PORT ST. LUCIE, Fla. — Yoenis Céspedes expects to be ready to play by opening day. He said so himself.

Six days after saying he didn't plan to speak to the media all season, the New York Mets slugger broke his silence Sunday.

Out of the lineup since July 2018 with heel problems, Céspedes said he planned to play in spring training games by the middle of March. And if all goes well, he intended to be in the lineup on March 26 when the Mets host the World Series champion Washington Nationals in the opener.

"If I continue progressing the way that I am, yes," he told reporters through a translator. "I feel good. I'm happy with the progress. Every day I'm still working to get better and better. It's not as fast as I want it to be, but as the season approaches, I'm feeling like I'm really good right now."

Asked about his motivation level for this year, on a scale of one to 10, he answered in English: "Twelve."

That's a lot more than Céspedes said Monday, when he shut down media members who approached him in the clubhouse.

"Not today, not tomorrow, not at all this year," he said.

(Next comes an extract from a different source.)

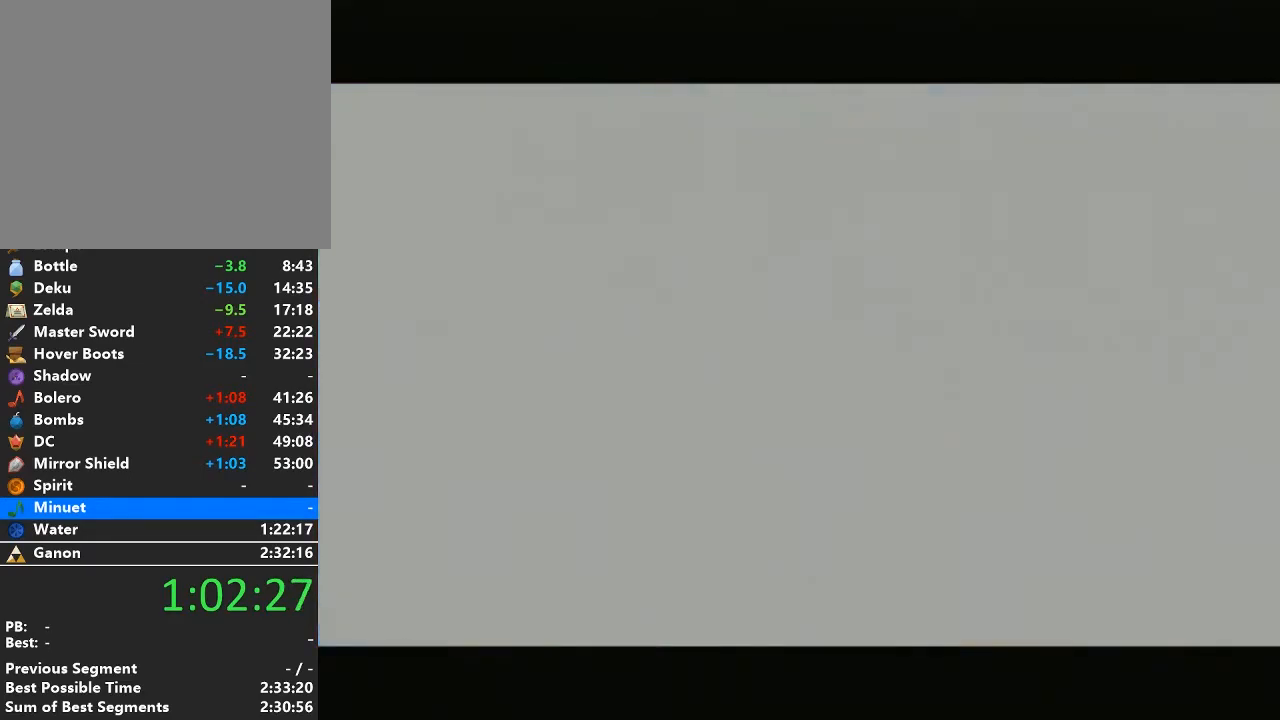
{"buttons": ["A", "B"], "left_stick": "center", "right_stick": "center", "events": [[50, "B", "up"], [83, "A", "up"], [150, "A", "down"], [150, "B", "down"], [233, "B", "up"], [300, "B", "down"], [367, "B", "up"], [433, "A", "up"], [483, "A", "down"], [483, "B", "down"]]}
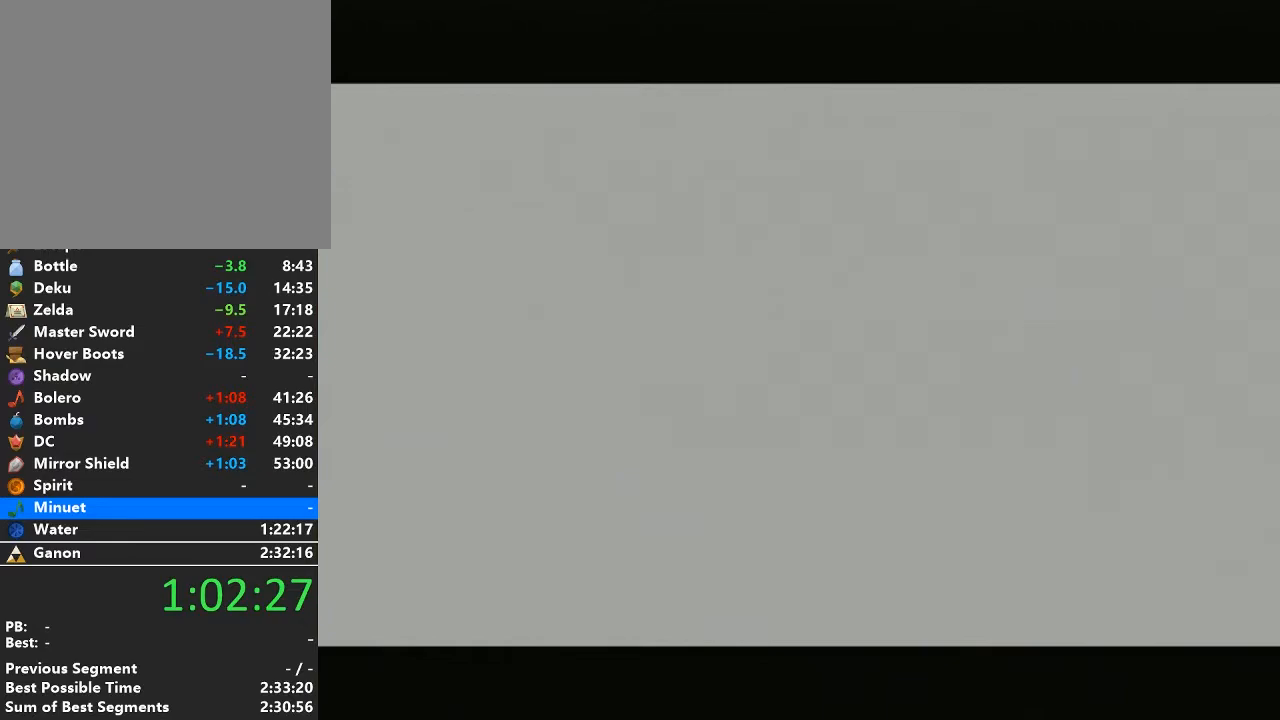
{"buttons": ["A"], "left_stick": "center", "right_stick": "center", "events": [[117, "B", "up"], [150, "A", "up"], [200, "A", "down"], [200, "B", "down"], [267, "B", "up"], [350, "A", "up"], [417, "A", "down"], [450, "B", "down"], [500, "B", "up"]]}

The 34-year-old Céspedes has played in only 119 games in the first three seasons of a $110 million, four-year contract, only 38 since the end of the 2017 season.

The two-time All-Star outfielder was out for much of 2017 with hamstring strains, then missed more than two months in 2018 because of a strained hip flexor. He homered at Yankee Stadium in his return on July 20, then went back on the DL and had surgery to remove bone calcification from his right heel on Aug. 2, 2018, and his left that Oct. 26.

While recovering from surgery on his heels last May, Céspedes fractured his right ankle in multiple places in an accident at his ranch just west of the Mets' training complex.

"I am not going to speak about the past," Céspedes said. "I committed an error and paid the price for it, but today I will be talking about the present and the future."

Céspedes and the Mets agreed in December to an amended contract that cut his base salary from $29.5 million to $6 million.

Céspedes would raise his pay to $11 million if he has one active day on the major league roster and to $20 million if he has 650 plate appearances — a figure he has reached just once.

"The money is important, but regardless I was going to come in with the same motivation whether the money was the same or any different," he said. “The most important part, the big part of the motivation is the people who have been out there and have been saying that I can't do it. So I'm going out there to prove that I can.”